De San Antón a San Matías

…y en las pilas del bautismo

Candelaria le pusieron.

Despues de hacerle ver a mi alumno X lo impropio de esa pila de pilas, le pregunto: “Y si Candelaria le pusieron, ¿cuándo celebra su onomástica, el día de su santo?” Ni él ni sus compañeros me han sabido contestar.

No les he hablado del significado de la fiesta cristiana de la Candelaria, pero les he comentado el refranillo de mi gente campesina: “Cuando la Candelaria implora, el invierno foga”. El verbo final debe de ser desfoga: pierde virulencia; no en fuego, sino en hielo.

Es la de la Candelaria, por tanto, importante celebración. Aunque, la verdad, la mayoría de los años la Candelaria no implora, y tenemos un febrero descontrolado, aspersor de constipados y de gripes.

Un servidor, en pasando la fiestas invernales de San Antón y San Sebastián, que ya celebramos aquí en su momento, prefiere pasar directamente a la fiesta de San Matías, justo diez días después de San Valentín, el 24 de febrero. Recitaba la gente de mi pueblo:

En San Matías

da el sol en las umbrías,

cantan las tutubías [cogujadas]

igualan las noches con los días,

y marzo al quinto día.

Marzo al sexto día, naturalmente, en los años bisiestos.

San Matías sí nos anticipa de verdad la salida del invierno. Por supuesto, sale el invierno de donde había entrado: en la Costa del Sol, por ejemplo, entran las mafias que vienen del hielo, pero no entra, propiamente, el invierno; así que tampoco va a salir.

San Matías es un santo tan benigno, que no sólo le da dos patadas en el trasero al crudo invierno, sino que a los maestrillos nos trae un puentaco.

Yo ya me tengo un par de libros preparados para celebrarlo. Como son dos volúmenes más bien voluminosos, puede que sólo caiga uno. Bueno es. Y me siento afortunado, no por el puente ni por los puentes, sino porque me gusta mi trabajo, me gusta aprender y enseñar (docendo discitur) mi materia de maestrillo.

El espejismo español…


…o Somos Chiripa casi todos

Desde Carlos I, el de “un monarca, un imperio y una espada”, este país llamado España no había tenido un sueño tan hermoso: fin de una muy duradera dictadura, modélica transición y democracia para siempre.

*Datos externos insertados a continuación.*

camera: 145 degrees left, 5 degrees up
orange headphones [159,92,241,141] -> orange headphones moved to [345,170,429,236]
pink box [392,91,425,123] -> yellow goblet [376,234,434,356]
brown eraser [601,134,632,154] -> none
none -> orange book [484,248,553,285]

La palabra democracia no ha debido de pronunciarse nunca con la religiosa reverencia con que la estuvimos pronunciando la mayoría de los españoles en los setenta y en los ochenta.

Y se produjo el milagro español: ya no había dos Españas. Había una España: plural, autonomista, vertebrada y rica. Una España que era el país con más baja natalidad del mundo, pero al que estaba llegando una juventud procedente de los cuatro puntos cardinales –o de tres por lo menos–, entusiasmada ante el milagro y deseosa de participar en el milagro.

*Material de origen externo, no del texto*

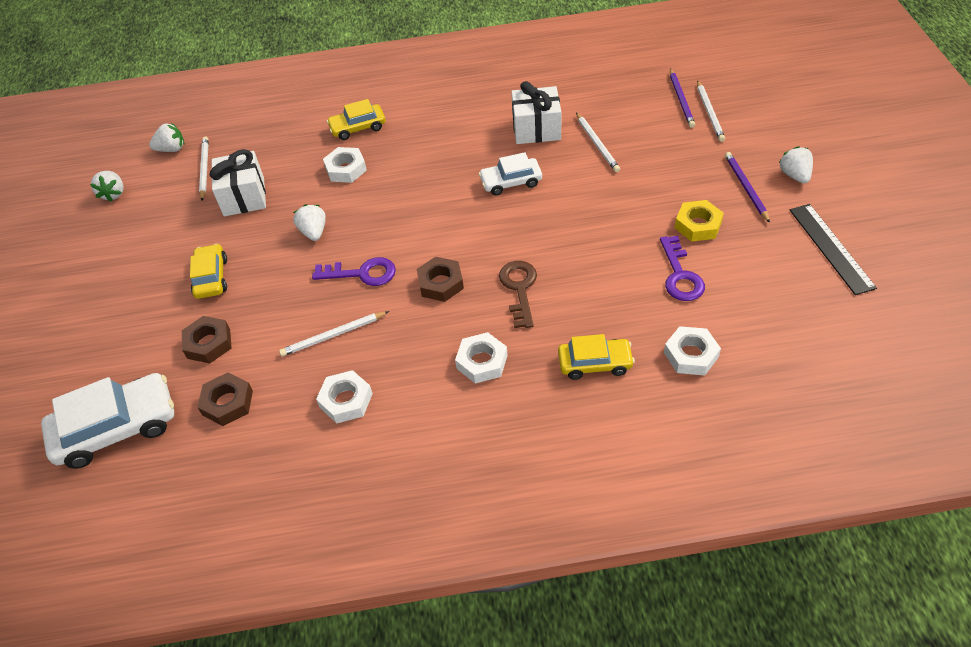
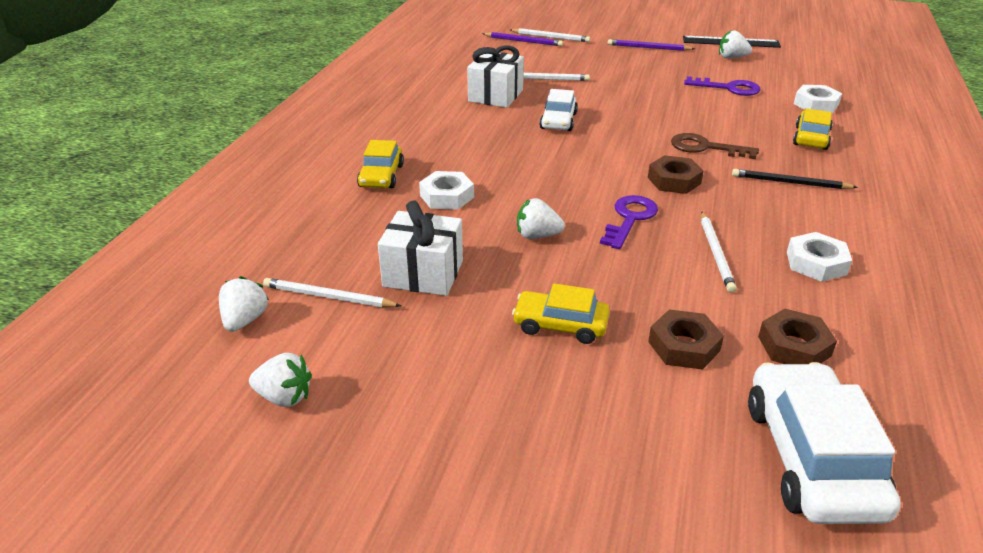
camera: 70 degrees left, 15 degrees down
white nut [455,332,508,384] -> black pencil [732,169,858,189]
yellow nut [675,200,724,242] -> none
white strawberry [779,146,813,184] -> white strawberry moved to [719,31,752,59]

Y celebramos el vigésimo quinto aniversario de la Constitución Española del 78 como la plena epifanía del milagro.

Pero…

Pero se veían ya las grietas en los pies de barro del ídolo que creíamos un dios.

España había seguido siendo el país de la pillería, de la picaresca; de las deslumbrantes procesiones de santos, de carrozas de cuento, de políticos deificados por un día, de reyezuelos autonómicos, de folclore electoral cuatrienal y luego el que manda manda… El país del “que trabajen los curas, los civiles y los tontos”.

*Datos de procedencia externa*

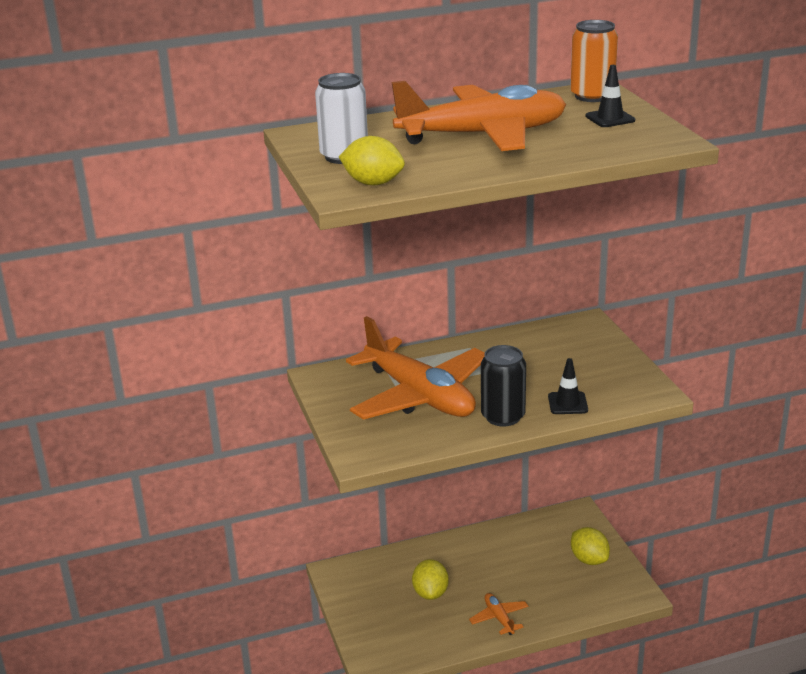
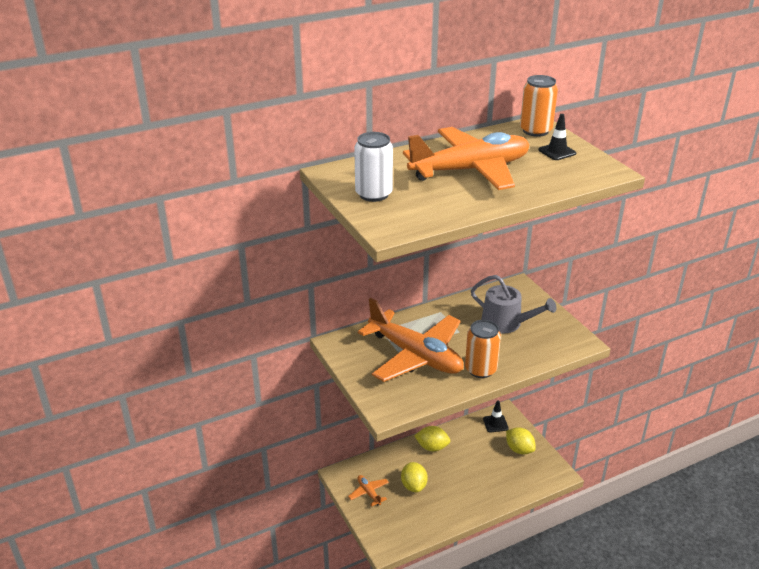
camera: 10 degrees left, 5 degrees up
yellow lemon [339,136,405,185] -> yellow lemon moved to [414,426,450,452]
orange plane [469,593,529,635] -> orange plane moved to [348,475,389,506]
black can [481,345,526,426] -> orange can [465,320,501,378]
black traffic cone [548,358,588,414] -> black traffic cone moved to [483,400,509,432]
none -> grey watering can [471,275,556,333]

Ahora ya no hay trabajo… Este país de pandereta y papanatas dobla el porcentaje de paro de la Unión Europea. Deberíamos estar encantados, dada la poca fe que le ponemos al trabajo –se la ponemos a los puestos de trabajo: no es lo mismo–.

Un día, viendo pasar una manifestación de obreros, a cuyo frente marchaba un estandarte que decía: ¡Ocho horas de trabajo!, Chiripa, estremeciéndose, pensó:

–¡Rediós, ocho horas de trabajo; y para eso tiran bombas! Con ocho horas tengo yo para toda la temporada de verano, que es la de más apuro, por los bañistas.

Al Chiripa de Clarín, como vemos, le parecía razonable y suficiente trabajar ocho horas sabiamente dosificadas a lo largo de la temporada de verano…

Clarín, bien lo sabemos, era muy diferente de su Chiripa: un trabajador infatigable, aunque la enfermedad lo machacaba sin tregua.

Pero hay muchos más españoles como Chiripa que como Clarín… Y ahora es hora de que se sientan felices los chiripas… Ya no hay trabajo en España. Se ha apagado el espejismo.